Nach dem Start hatte Weltmeister Jean-Eric Vergne (DS Techeetah) Pole-Sitter Sam Bird (Envision Virgin) attackiert und sich dabei gedreht, er fiel auf den letzten Platz zurück. Im Finish verbremsten sich beide BMW-Andretti-Piloten, Ad-Diriyah-Sieger Antonio Felix da Costa und Alexander Sims, beim Kampf um die Spitze - der Portugiese schied aus, der Brite konnte weiterfahren und wurde Vierter. Doch d'Ambrosio blieb unbeeindruckt, rettete sich vor Robin Frijns und Bird Im Audi-Kundenteam von Virgin ins Ziel. "Ein unglaubliches Finish, ich freue mich so für mein Team, das sich so hart vorbereitete. Jetzt die Meisterschaft anzuführen ist natürlich wunderbar", erklärte der Belgier. Sein Teamchef jubelte: "Marrakesch muss für uns ein magischer Platz sein, zwei Mal in Folge hier zu gewinnen ist phantastisch." Kurios: D'Ambrosio gewann sein drittes F-E-Rennen, konnte aber erstmals auf dem obersten Stockerl feiern - seine beiden ersten Siege erhielt er nachträglich durch Disqualifikation des jeweiligen Ersten. Nach dem Ende der Safety-Car-Phase (wegen des gestrandeten BMW von da Costa) ging es in der allerletzten Runde zur Sache, doch d'Ambrosio verteidigte geschickt die Spitze.

Vergne und Teamkollege André Lotterer fuhren noch auf die Plätze fünf und sechs, die weiteren Punkte gingen an die Ex-Champions Lucas di Grassi (Audi) und Sebastien Buemi (Nissan) sowie Mitch Evans (Jaguar) und Daniel Abt (Audi).

In der WM führt nun d'Ambrosio mit 40 Punkten vor da Costa und Vergne (je 28) sowie Lotterer (19), Frijns und Bird (je 18).

Der Deutsch-Österreicher Max Günther wurde im Dragon-Penske Zwölfter und erhofft seine ersten Punkte in der Formel E im nächsten Lauf am 26. Jänner in Santiago de Chile.
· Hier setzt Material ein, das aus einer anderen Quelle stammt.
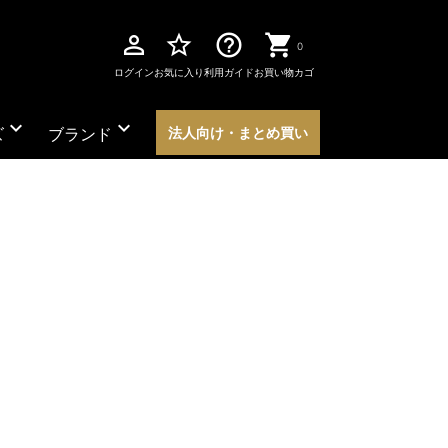
perm_identity
star_border
help_outline
0
ログイン
お気に入り
利用ガイド
お買い物カゴ
expand_more
expand_more
ズ
ブランド
法人向け・まとめ買い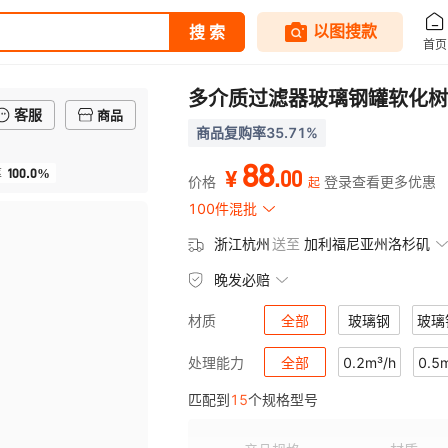
多介质过滤器玻璃钢罐软化树
客服
商品
商品复购率35.71%
88
100.0%
.
00
率
¥
价格
登录查看更多优惠
起
100件混批
浙江杭州
送至
加利福尼亚州洛杉矶
晚发必赔
全部
玻璃钢
玻璃钢
材质
全部
0.2m³/h
0.5
处理能力
匹配到
15
个规格型号
4m³/h
5m³/h
6m³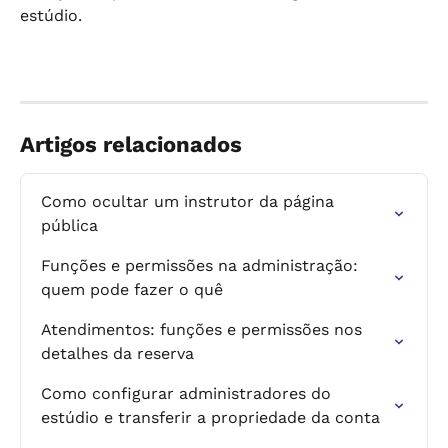
estúdio.
Artigos relacionados
Como ocultar um instrutor da página 
pública
Funções e permissões na administração: 
quem pode fazer o quê
Atendimentos: funções e permissões nos 
detalhes da reserva
Como configurar administradores do 
estúdio e transferir a propriedade da conta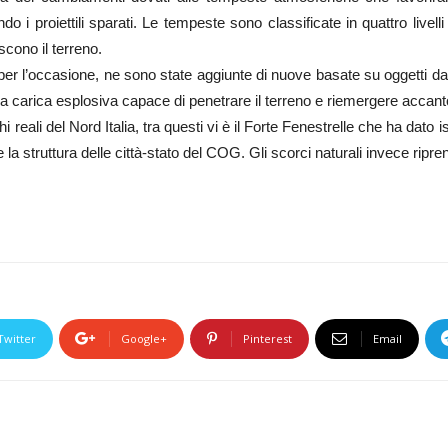
o i proiettili sparati. Le tempeste sono classificate in quattro livelli
scono il terreno.
 per l’occasione, ne sono state aggiunte di nuove basate su oggetti da 
una carica esplosiva capace di penetrare il terreno e riemergere accant
 reali del Nord Italia, tra questi vi è il Forte Fenestrelle che ha dato 
 la struttura delle città-stato del COG. Gli scorci naturali invece ripr
Twitter
Google+
Pinterest
Email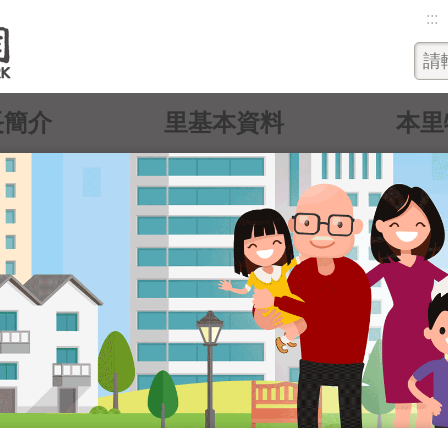
:::
長簡介
里基本資料
本里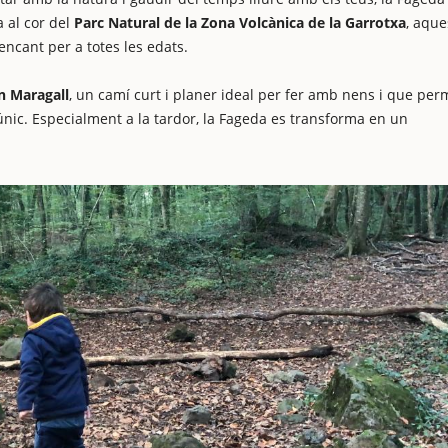
a al cor del
Parc Natural de la Zona Volcànica de la Garrotxa
, aque
encant per a totes les edats.
n Maragall
, un camí curt i planer ideal per fer amb nens i que per
nic. Especialment a la tardor, la Fageda es transforma en un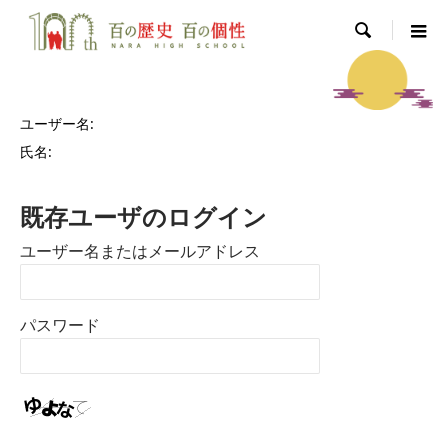

ユーザー名:
氏名:
既存ユーザのログイン
ユーザー名またはメールアドレス
パスワード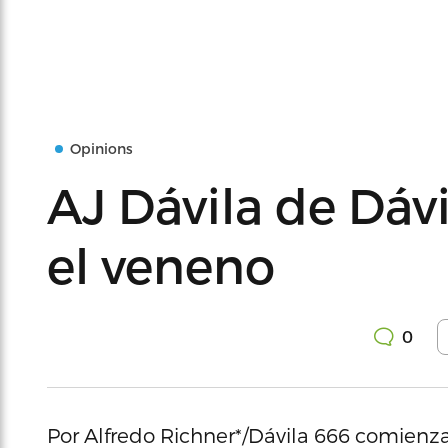
Opinions
AJ Dávila de Dávi
el veneno
0
Por Alfredo Richner*/Dávila 666 comienza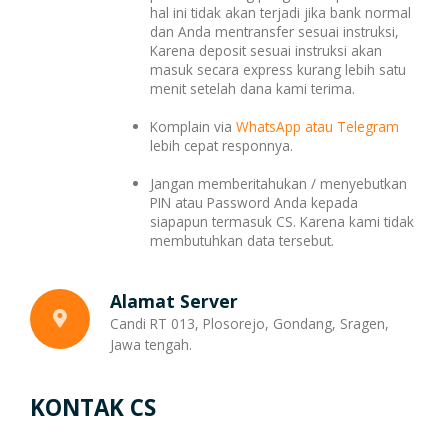
hal ini tidak akan terjadi jika bank normal
dan Anda mentransfer sesuai instruksi,
Karena deposit sesuai instruksi akan
masuk secara express kurang lebih satu
menit setelah dana kami terima.
Komplain via
WhatsApp atau Telegram
lebih cepat responnya.
Jangan memberitahukan / menyebutkan
PIN atau Password Anda kepada
siapapun termasuk CS. Karena kami tidak
membutuhkan data tersebut.
Alamat Server
Candi RT 013, Plosorejo, Gondang, Sragen,
Jawa tengah.
KONTAK CS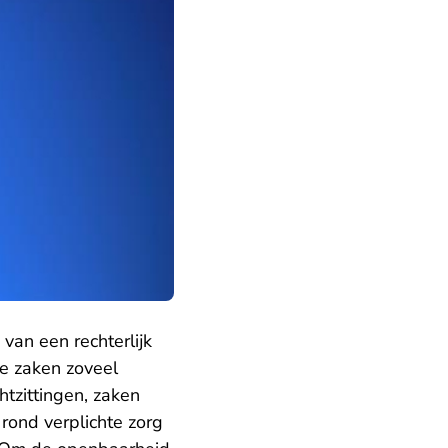
van een rechterlijk
te zaken zoveel
htzittingen, zaken
 rond verplichte zorg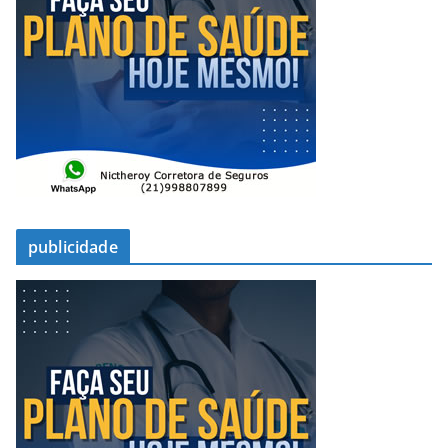
publicidade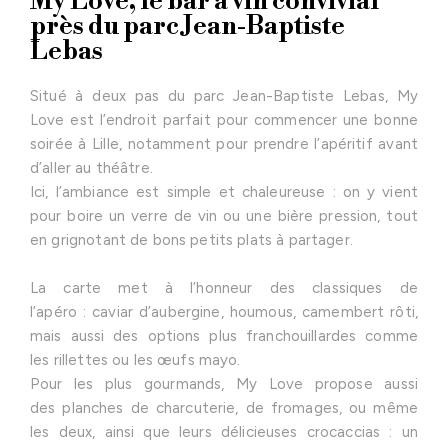
My Love, le bar à vin convivial
près du parc Jean-Baptiste
Lebas
Situé à deux pas du parc Jean-Baptiste Lebas, My
Love est l’endroit parfait pour commencer une bonne
soirée à Lille, notamment pour prendre l’apéritif avant
d’aller au théâtre.
Ici, l’ambiance est simple et chaleureuse : on y vient
pour boire un verre de vin ou une bière pression, tout
en grignotant de bons petits plats à partager.
La carte met à l’honneur des classiques de
l’apéro : caviar d’aubergine, houmous, camembert rôti,
mais aussi des options plus franchouillardes comme
les rillettes ou les œufs mayo.
Pour les plus gourmands, My Love propose aussi
des planches de charcuterie, de fromages, ou même
les deux, ainsi que leurs délicieuses crocaccias : un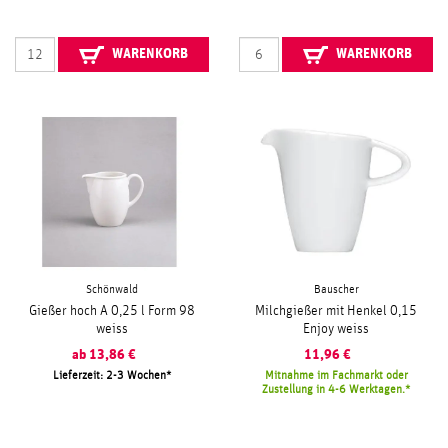
WARENKORB
WARENKORB
Schönwald
Bauscher
Gießer hoch A 0,25 l Form 98
Milchgießer mit Henkel 0,15
weiss
Enjoy weiss
ab
13,86
€
11,96
€
Lieferzeit: 2-3 Wochen
Mitnahme im Fachmarkt oder
Zustellung in 4-6 Werktagen.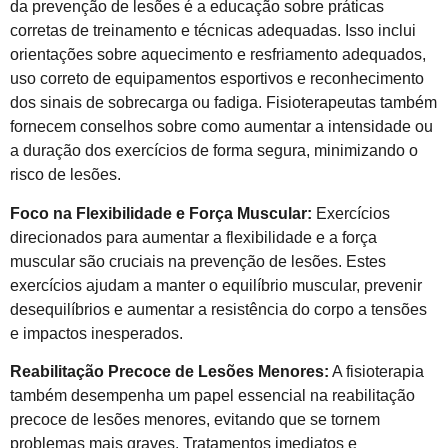
da prevenção de lesões é a educação sobre práticas
corretas de treinamento e técnicas adequadas. Isso inclui
orientações sobre aquecimento e resfriamento adequados,
uso correto de equipamentos esportivos e reconhecimento
dos sinais de sobrecarga ou fadiga. Fisioterapeutas também
fornecem conselhos sobre como aumentar a intensidade ou
a duração dos exercícios de forma segura, minimizando o
risco de lesões.
Foco na Flexibilidade e Força Muscular:
Exercícios
direcionados para aumentar a flexibilidade e a força
muscular são cruciais na prevenção de lesões. Estes
exercícios ajudam a manter o equilíbrio muscular, prevenir
desequilíbrios e aumentar a resistência do corpo a tensões
e impactos inesperados.
Reabilitação Precoce de Lesões Menores:
A fisioterapia
também desempenha um papel essencial na reabilitação
precoce de lesões menores, evitando que se tornem
problemas mais graves. Tratamentos imediatos e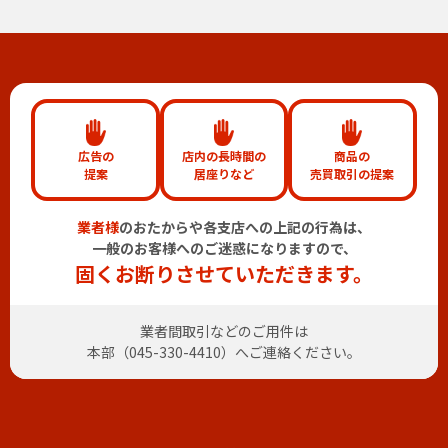
広告の
店内の長時間の
商品の
提案
居座りなど
売買取引の提案
業者様
のおたからや各支店への上記の行為は、
一般のお客様へのご迷惑になりますので、
固くお断りさせていただきます。
業者間取引などのご用件は
本部（
045-330-4410
）へご連絡ください。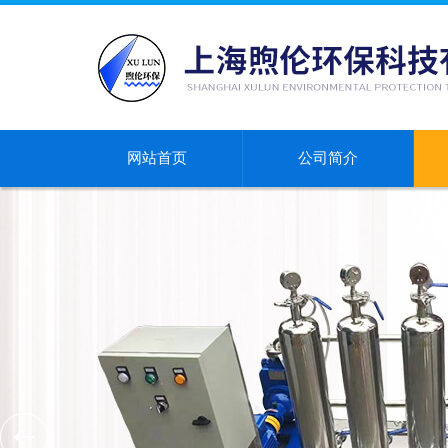
网站首页
公司简介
Wahl-Salzburger Haase gewinnt Dubai-Marathon

Das 24-Stunden-Rennen von Dubai für GT3-Fahrzeuge brachte am Wochenende einen Doppelsieg der Audi-Kunden. Den siegreichen R8 LMS von Car Collection Motorsport pilotierte der im Salzburger Land wohnhafte Deutsche Christopher Haase gemeinsam mit Dimitri Parhofer (GER), Frédéric Vervisch (BEL) und Rik Breukers (NED). Der Wiener Mirko Bortolotti, der die "Pole" herausgefahren hatte, holte mit dem Deutschen Engelhart und den Schweizern Ineichen/Ineichen im Lamborghini Huracán des steirischen Grasser-Teams Platz vier gefolgt vom Steirer Klaus Bachler im Attempto-Audi; Die weiteren Österreicher Alexander Hrachowina und Martin Konrad wurden im besten Mercedes AMG GT3 von HTP gemeinsam mit DTM-Mehrfachchampion Bernd Schneider und Indy Dontje (NED) Siebente.